This content has been archived. It may no longer be relevant
I’m not even going to try to spin this into advertising. Anyone who has read this blog knows that I am a sucker for all things related to quantum – and especially the pursuit of a quantum computer (quamputer). Here’s what I wrote last week about it: “As a physics geek, I do my best to bridge science with advertising. I usually fail. I get that most people simply don’t see (or care) how a quantum computer can help them sell more products. Well, usually, me either. My position is that as science improves computers and mobile devices, the way we interact with the things around us will fundamentally change.” I figure if I repeat it enough, you’ll start to believe it. Anyway, I admit that I get irrationally excited when I see stories like this one from Discovery News:
For the first time, researchers have teleported 10,000 bits of information per second from point A to point B across a distance of about six millimeters and inside a solid state circuit, similar to a computer chip. Although the accomplishment differs from teleporting mass, like a person — such as that seen on science fiction shows like Star Trek — the remarkable feat demonstrates what could be possible with a quantum computer. The scientists, from the Swiss Federal Institute of Technology (ETH) in Zurich, report their findings in this week’s issue of Nature.

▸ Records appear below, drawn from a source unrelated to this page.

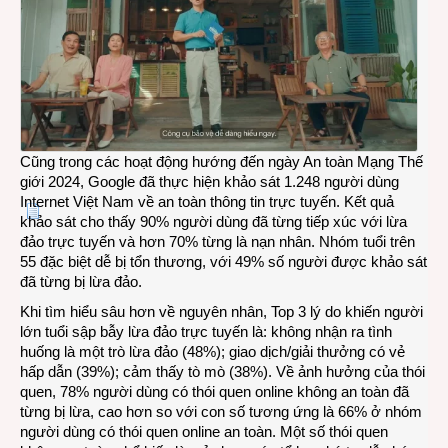
Cũng trong các hoạt động hướng đến ngày An toàn Mạng Thế
giới 2024, Google đã thực hiện khảo sát 1.248 người dùng
Internet Việt Nam về an toàn thông tin trực tuyến. Kết quả
khảo sát cho thấy 90% người dùng đã từng tiếp xúc với lừa
đảo trực tuyến và hơn 70% từng là nạn nhân. Nhóm tuổi trên
55 đặc biệt dễ bị tổn thương, với 49% số người được khảo sát
đã từng bị lừa đảo.
Khi tìm hiểu sâu hơn về nguyên nhân, Top 3 lý do khiến người
lớn tuổi sập bẫy lừa đảo trực tuyến là: không nhận ra tình
huống là một trò lừa đảo (48%); giao dịch/giải thưởng có vẻ
hấp dẫn (39%); cảm thấy tò mò (38%). Về ảnh hưởng của thói
quen, 78% người dùng có thói quen online không an toàn đã
từng bị lừa, cao hơn so với con số tương ứng là 66% ở nhóm
người dùng có thói quen online an toàn. Một số thói quen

In their experiment, the team spaced three micron-sized electronic circuits on a seven-by-seven-millimeter computer chip. Two of the circuits worked as a sending mechanism, while the other served as the receiver. The scientists cooled the chip to near absolute zero and ran a current through the circuits. At that frigid temperature and small scale, the electrons in the circuit — which are the quantum bits of information, the qubits — started to behave according to the rules of quantum mechanics. The qubits became entangled. This means they become linked, sharing identical quantum states, even if physically separated from one other.
Specifically, the qubits in the sender circuit became entangled with those in the receiving circuit. The ETH team encoded some information into the qubits in the sending circuits and then measured of the state of the qubits in the receiver circuit. Whatever state the qubits had been in the sender was reflected instantly in the receiving circuit. The researchers had teleported the information. This is different from the way information is sent in ordinary computers, electrons carry information along wires or through the air via radio waves. In this case, no bit of data physically traveled along a route — instead the information disappeared from one location and reappeared at another.
Other experimenters have teleported quantum bits, too, and have done so across a larger distance. But those teams only got the teleportation to work once in a while, perhaps a few percent of the time. The ETH team was also able to teleport up to 10,000 quantum bits every second, and get it to work right consistently. That’s fast enough and accurate enough to build a useful computer. “Basically we can push a button and have this teleportation work every time,” said Andreas Wallraff, Professor at the Department of Physics and head of the study.